A ses yeux ce n'est pas l'argent qui compte mais les nuages.
Il ne prête attention qu'aux choses qui le dépassent, ne voit que les
réalités situées au-dessus de sa tête, n'accorde de l'importance qu'à ce qui
domine le monde. Pour lui le reste n'est que lourdeurs, vulgarités, vacuités.
Voire bassesses. Dans le meilleur des cas, simples nécessités biologiques et
domestiques.
Evidemment, prioritairement à cause de cela on le considère dans la société comme
un être singulier, étrange, loufoque, décalé, possiblement fou. Mais il s'en
moque puisqu'il mange à sa faim, dort sur du foin l'hiver et sous les constellations l'été, boit l'eau de la pluie et s'enivre de beauté. Autant dire qu'il jouit de
toutes les richesses de la Création. Et parce qu'il a l'essentiel tous les jours
de l'année, il n'a nullement besoin de la reconnaissance de ceux qui préfèrent
les lueurs de leurs écrans aux éclats du ciel.
Il vit dans ses hauteurs, c'est-à-dire loin des mirages de son siècle. Ses
sommets à lui ne sont ni sa position sociale ni ses maigres biens, et
encore moins son apparence, mais son humble potager depuis lequel il voyage
statiquement sous l'azur, observe les oiseaux et admire le firmament.
Indifférent aux passions profanes de son époque, insensible aux flammes
artificielles qui brûlent autour de lui, ignorant tout des modes qui agitent les
âmes superficielles, hermétique aux technologies qui éloignent l'homme des
arbres, de la terre, des corbeaux, il ne vise que la poussière des chemins, la
pureté de l'horizon, les clartés de l'aube et les ombres du crépuscule.
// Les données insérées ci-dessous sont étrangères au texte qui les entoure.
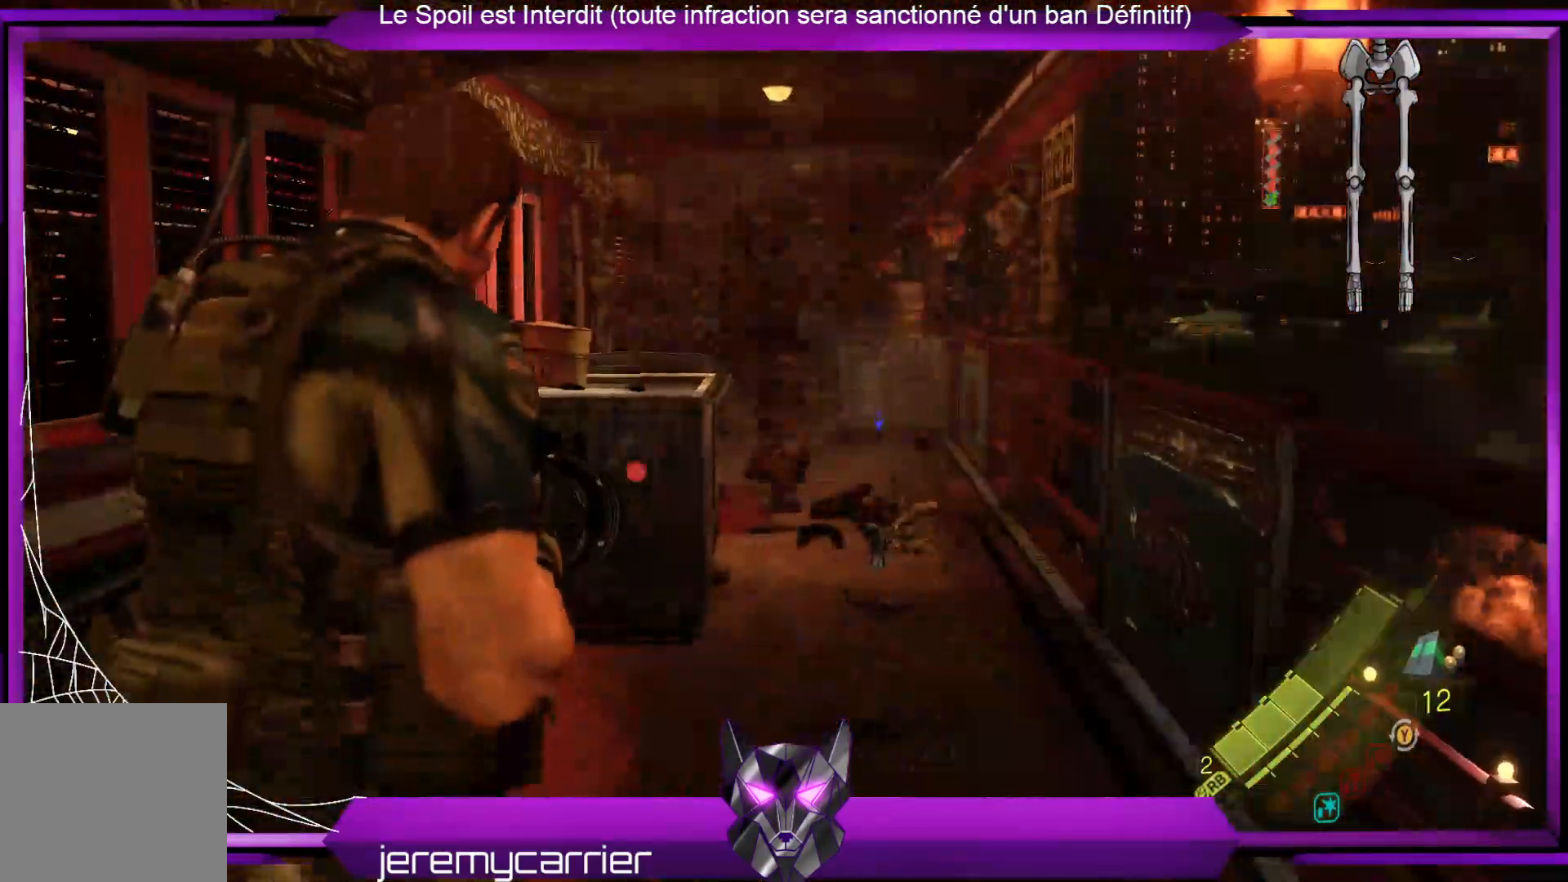
{"buttons": ["L2"], "left_stick": "up", "right_stick": "up-right"}
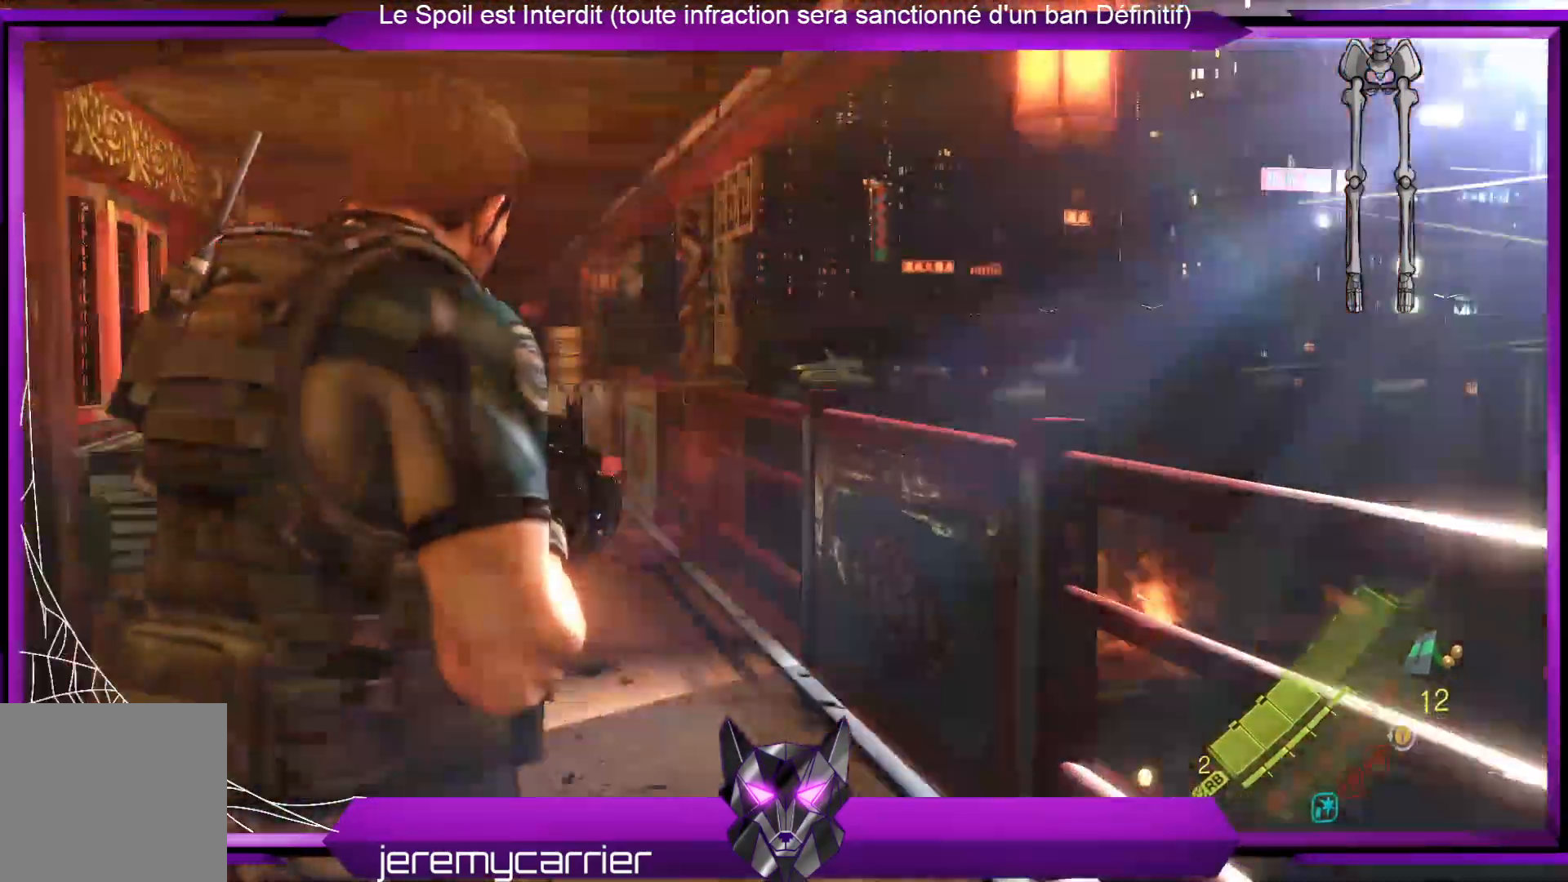
{"buttons": ["X", "L2"], "left_stick": "up-left", "right_stick": "center", "events": [[67, "left_stick", "up-left"], [434, "right_stick", "center"], [501, "X", "down"]]}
Les femmes, il les aime à son image : natures, tranchées, radicales.
Charnelles et magistrales mais néanmoins soumises et vertueuses, minces et
légères... Avec le corsage aussi lourd que spirituel. Il faut préciser que ce loup
ne dévore que les vraies agnelles : celles qui ont l'esprit tendre et la peau
dure.
Ses rares amis l'apprécient pour la seule raison qu'il ne leur offre que du
rêve, jamais rien de matériel. A part quelques pommes de pin ou une poignée de noisettes. Il a des ailes et le leur montre, ses frères
dénués d'illusions savent à quoi s'en tenir avec lui. Il a le sens de l'amitié
aussi développé que celui de la poésie : il invite volontiers au pied de son
âtre les anges de la nuit, les hiboux nocturnes et autres gens de plume. Pour
parler avec eux forêt, fagots, brume, feu, étoiles... Il plane entre espace
rural et profondeur cosmique.
Il affectionne les rats, les taupes, les poutres, les chandelles et les
sabots.
Et par-dessus tout, il est follement amoureux de la Lune.
Enfin, pour être vraiment honnête, son coeur d'idéaliste balance, cela
dépend de son humeur, entre les sombres cumulus à la tombée du soir et la claire
face lunaire à l'heure fatidique de la soupe vespérale.